Seit 2003 keine Frauen-Medaille bei der WM

Und sie alle werden mitfiebern, wenn es ab Ende Februar im slowenischen Planica um WM-Medaillen geht. Hennig ist nun eine der großen deutschen Hoffnungen. In der 4x5-Kilometer-Staffel soll es die erste Medaille seit 2009 geben. In einem Einzelrennen warten die deutschen Frauen bereits seit 2003 (Sprint-Silber für Claudia Nystad und 10-km-Verfolgungs-Silber für Evi Sachenbacher-Stehle) auf eine Einzel-Medaille.

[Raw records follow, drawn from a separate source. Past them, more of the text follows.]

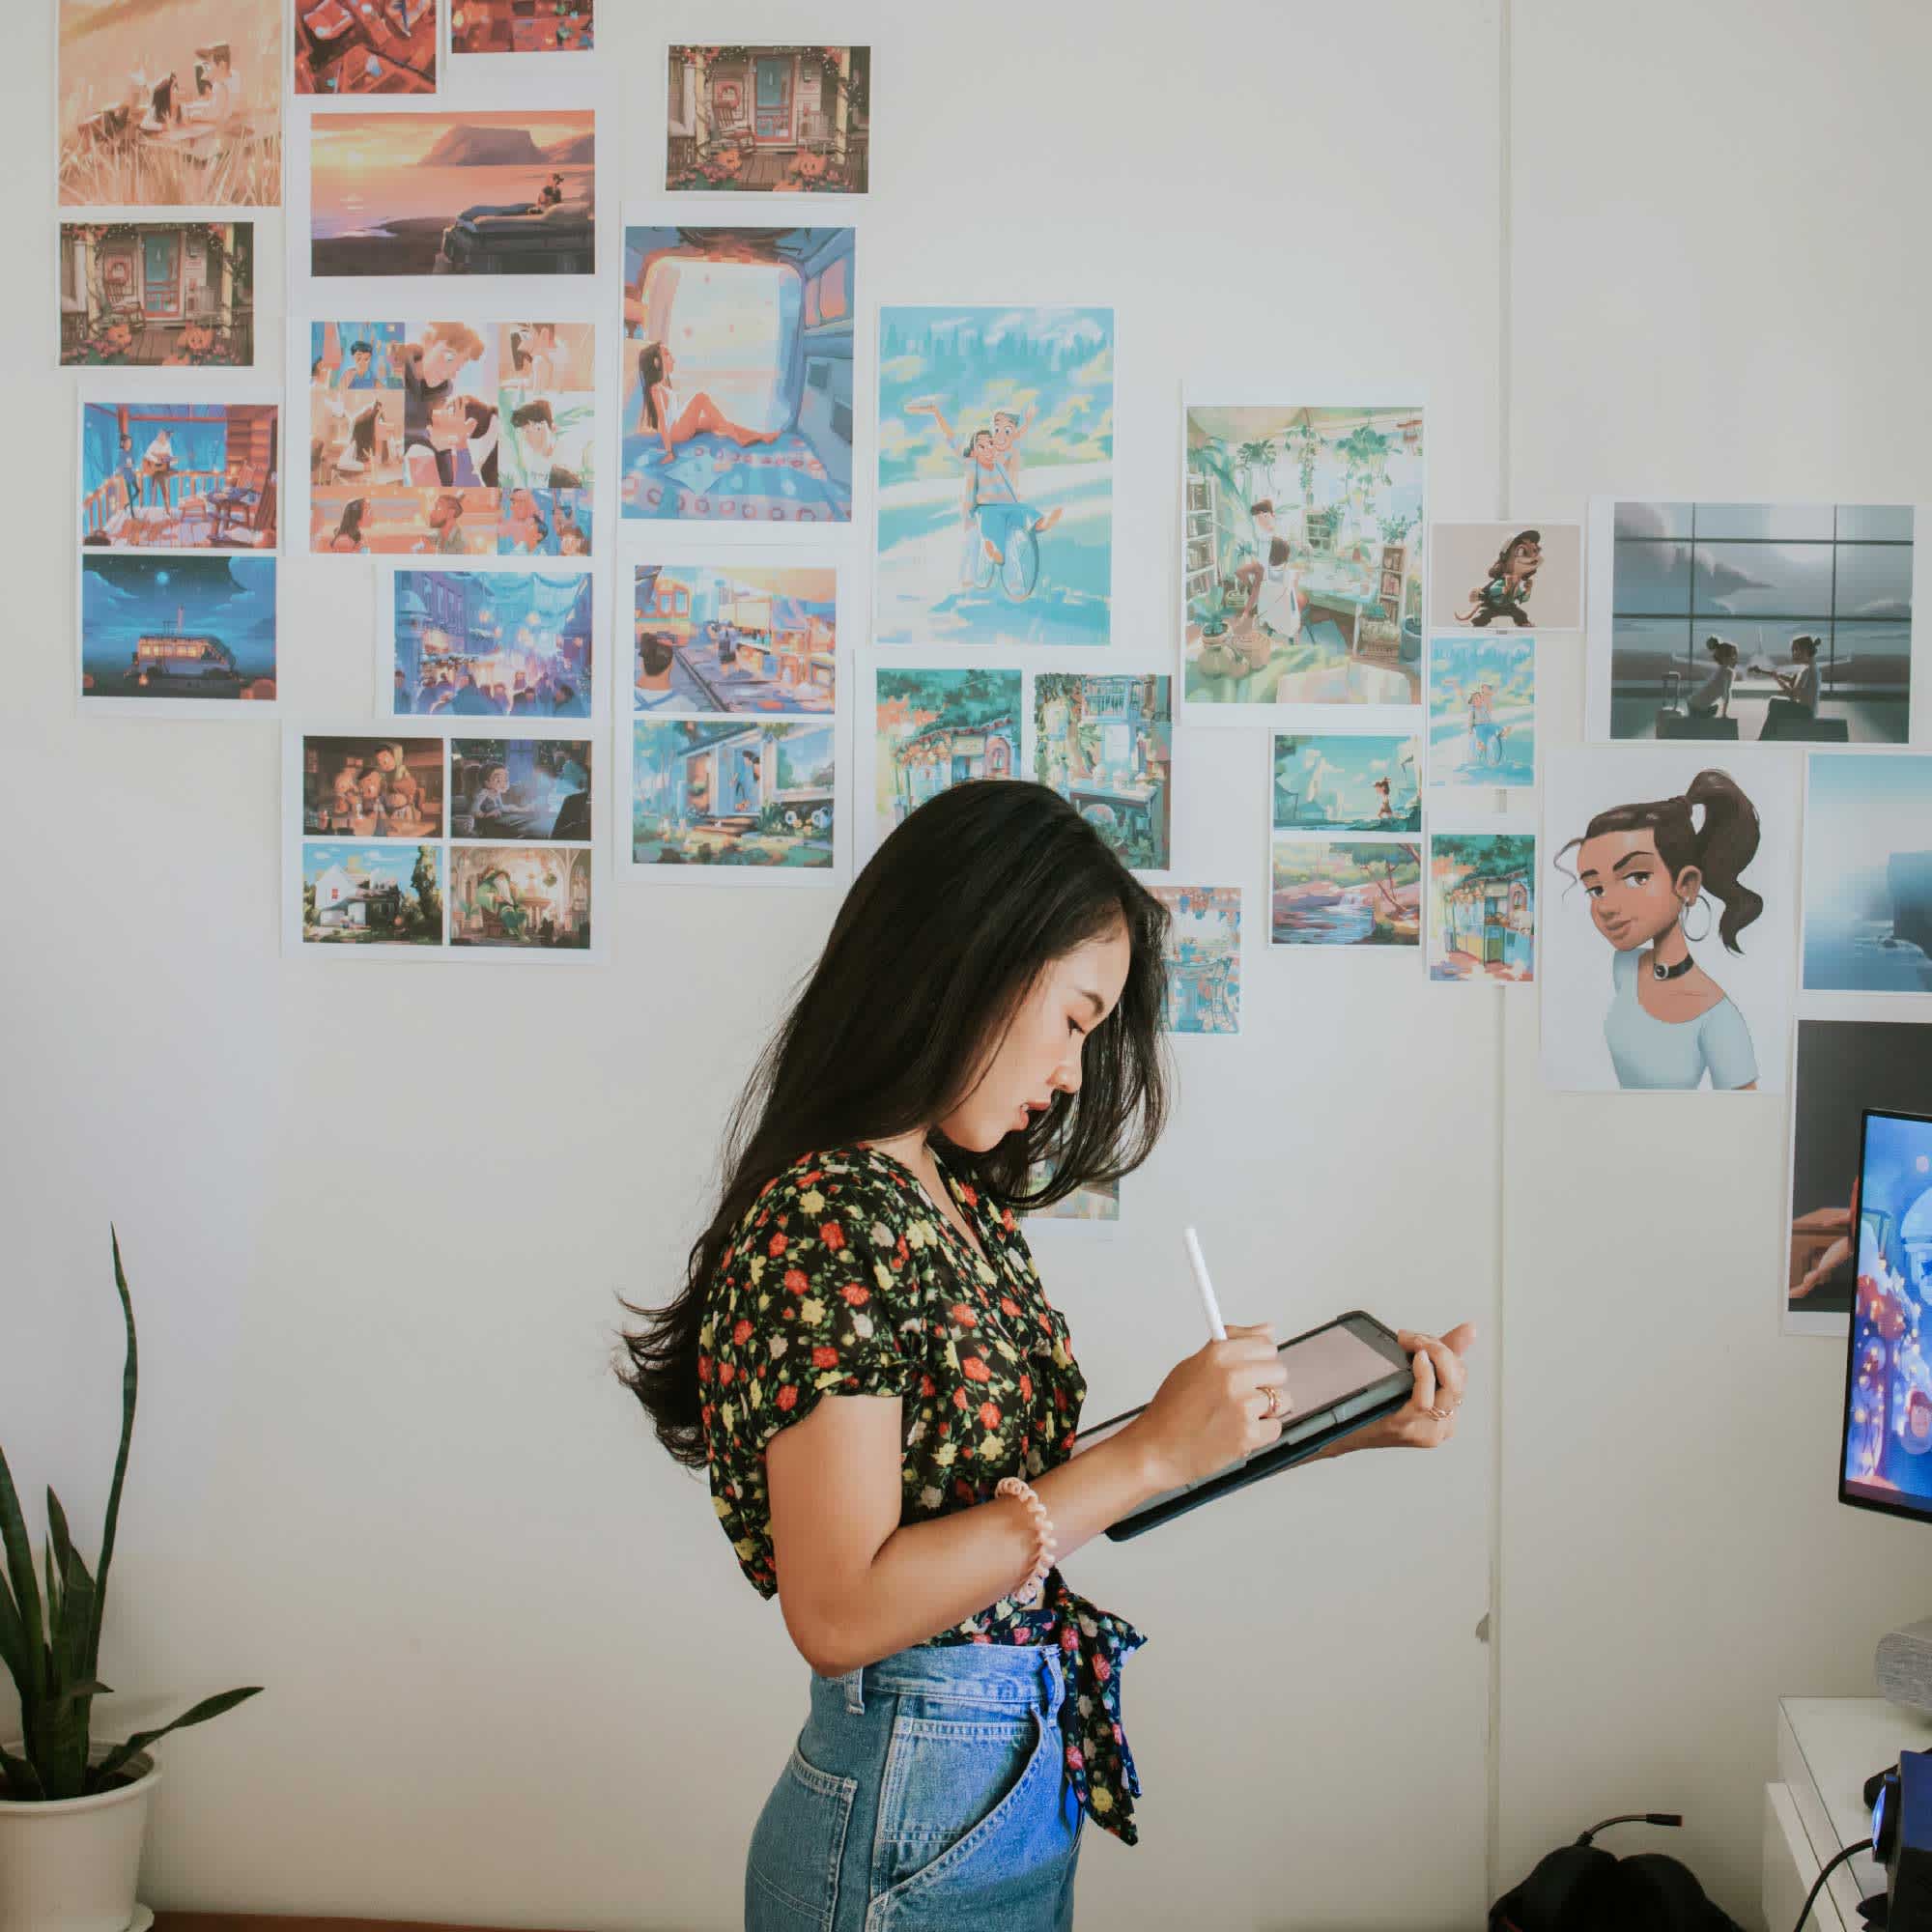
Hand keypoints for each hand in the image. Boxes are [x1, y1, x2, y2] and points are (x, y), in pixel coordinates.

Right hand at [1128, 1323, 1287, 1492]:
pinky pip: (1275, 1428)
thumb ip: (1234, 1343)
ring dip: (1265, 1410)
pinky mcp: (1249, 1434)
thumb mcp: (1194, 1365)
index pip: (1266, 1344)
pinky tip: (1237, 1432)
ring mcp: (1242, 1405)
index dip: (1259, 1358)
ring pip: (1282, 1400)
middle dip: (1265, 1384)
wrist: (1157, 1450)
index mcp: (1218, 1353)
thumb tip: (1269, 1328)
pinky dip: (1261, 1434)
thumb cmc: (1172, 1410)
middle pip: (1279, 1371)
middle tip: (1243, 1395)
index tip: (1251, 1367)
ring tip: (1237, 1416)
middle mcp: (1232, 1376)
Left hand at [1320, 1323, 1475, 1458]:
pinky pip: (1425, 1400)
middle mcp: (1443, 1426)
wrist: (1343, 1431)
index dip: (1444, 1349)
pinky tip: (1418, 1359)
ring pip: (1449, 1387)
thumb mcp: (1412, 1375)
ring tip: (1413, 1342)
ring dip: (1432, 1354)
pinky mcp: (1406, 1427)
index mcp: (1448, 1414)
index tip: (1419, 1337)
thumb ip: (1441, 1353)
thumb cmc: (1377, 1401)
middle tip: (1414, 1337)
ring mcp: (1426, 1430)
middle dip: (1439, 1348)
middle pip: (1458, 1378)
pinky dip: (1424, 1374)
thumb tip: (1471, 1329)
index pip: (1461, 1374)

Auf die 30 Kilometer klassisch dürfte sich Hennig besonders freuen. Weil sie mit den 30 WM-Kilometern seit 2021 noch eine Rechnung offen hat. Weil sie nach Olympia 2022 selbstbewusst sagte: "Eine Team-Medaille ist toll, ich möchte aber auch eine Einzel-Medaille gewinnen." Und weil es noch nie eine deutsche WM-Medaille über 30 Kilometer gab.

Lange Regenerations-Pause

Die wichtigste "Challenge mit Blick auf die WM", so Bundestrainer Schlickenrieder wird jetzt das richtige Auftanken der Akkus sein. "Aufzupassen, dass man nicht zu zeitig wieder einsteigt und die Regeneration abbricht." Der neue Frauen-Disziplin-Trainer Nilsson setzt mit Trainerkollege Axel Teichmann dabei erst einmal auf interne Leistungstests. Erst beim Weltcup Anfang Februar in Toblach soll das gesamte deutsche Top-Team wieder am Start sein.